Mvr Vertrag kündigen


ARTIKEL 21 ———- Wenn die Ware ohne Einziehung der Gebühr “Nachnahme” an den Empfänger geliefert worden ist, die vom Beförderer gemäß dem Beförderungsvertrag hätte erhoben werden müssen, haftet der Beförderer dem Absender unbeschadet seines Klagerechts gegen den Empfänger für eine Entschädigung, die den Betrag dieser Gebühr nicht übersteigt. Nach Beendigung des Vertrages erhielt das Ministerium am 30. Mai 2013 ein Schreiben von Dheebaja, in dem die Zahlung von 156 Mio. MVR gefordert wurde. ARTIKEL 31 ———- 1. In Gerichtsverfahren, die sich aus der Beförderung nach diesem Übereinkommen ergeben, kann der Kläger vor einem Gericht eines Vertragslandes klagen, das im Einvernehmen zwischen den Parteien benannt ist, und darüber hinaus vor den Gerichten eines Landes, in dessen Hoheitsgebiet: a) der Beklagte gewöhnlich wohnhaft ist oder seinen Hauptgeschäftssitz hat, oder die Zweigniederlassung oder Agentur, über die der Beförderungsvertrag geschlossen wurde. , oder b) Der Ort, an dem die Waren vom Beförderer übernommen wurden, oder der zur Lieferung vorgesehene Ort befindet sich. (2) Ist in Bezug auf einen in Absatz 1 genannten Antrag eine Klage bei einem nach diesem Absatz zuständigen Gericht anhängig oder ist in Bezug auf einen solchen Antrag ein Urteil eines solchen Gerichts nicht aus denselben Gründen zwischen denselben Parteien eingeleitet worden, es sei denn, das Urteil des Gerichts, bei dem die erste Klage erhoben wurde, ist nicht vollstreckbar das Land, in dem das neue Verfahren eingeleitet wird. (3) Ist ein Von einem Gericht eines Vertragsstaats in einer in Absatz 1 genannten Klage von einem Gericht eines Vertragsstaats vollstreckbar geworden, so wird es auch in jedem anderen Vertragsstaat vollstreckbar, sobald die in dem betreffenden Land erforderlichen Förmlichkeiten erfüllt sind. Diese Formalitäten lassen eine Erneutkeit des Falles nicht zu.

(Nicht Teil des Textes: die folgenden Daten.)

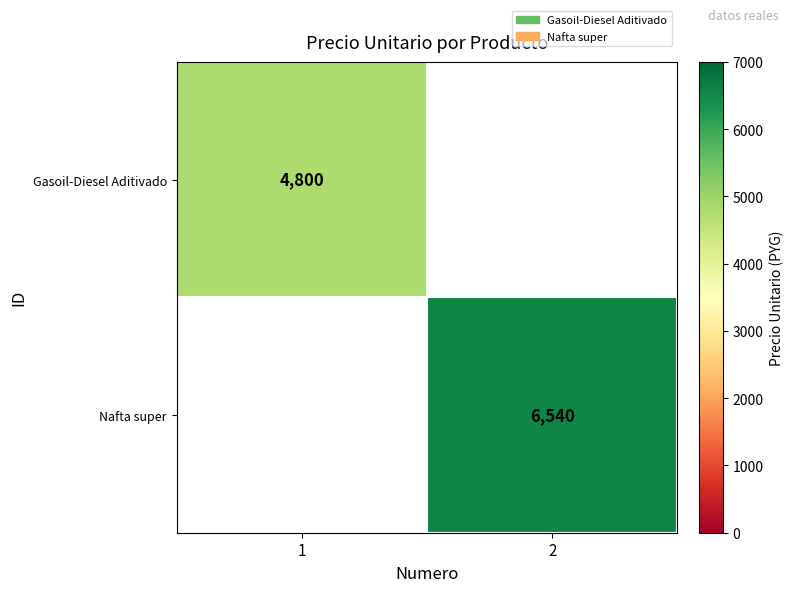

What is the smallest value displayed?

4800.0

(4) Die Bestimmungen des Absatzes 3 dieses Artikels gelten für Urteile nach Prüfung, Versäumnisurteile und vergleichende Urteile, die durch beschlussüberst es bestätigt werden, gelten jedoch nicht für einstweilige Verfügungen oder Für Diebeskosten, zusätzlich zu den Kosten gegen einen Kläger, der in seiner Klage ganz oder teilweise versagt. (5) Die Kostensicherheit ist in Verfahren, die sich aus der Beförderung nach diesem Übereinkommen von Staatsangehörigen von Vertragsstaaten mit Wohnsitz oder Geschäftssitz in einem dieser Länder ergeben, nicht erforderlich. ARTIKEL 9 ——— 1. Der Frachtbrief ist ein anscheinen Beweis für die Abfertigung des Beförderungsvertrages, die Vertragsbedingungen und den Empfang der Ware durch den Beförderer. ARTIKEL 28 ———- 1. In Fällen, in denen nach geltendem Recht Ein-, Verlust-, Schadens- oder Verspätungsansprüche aus der Beförderung nach diesem Übereinkommen zu einem außervertraglichen Anspruch führen, kann der Beförderer von den Bestimmungen dieses Übereinkommens Gebrauch machen, die seine Haftung ausschließen, die die geschuldete Entschädigung festsetzt oder begrenzt. (2) In Fällen, in denen die außervertragliche Haftung für Verlust, Beschädigung oder Verzug einer der Personen, für die der Beförderer nach Artikel 3 verantwortlich ist, in Rede steht, kann diese Person auch die Bestimmungen dieses Übereinkommens in Anspruch nehmen, die die Haftung des Beförderers ausschließen oder die die geschuldete Entschädigung festsetzen oder begrenzen.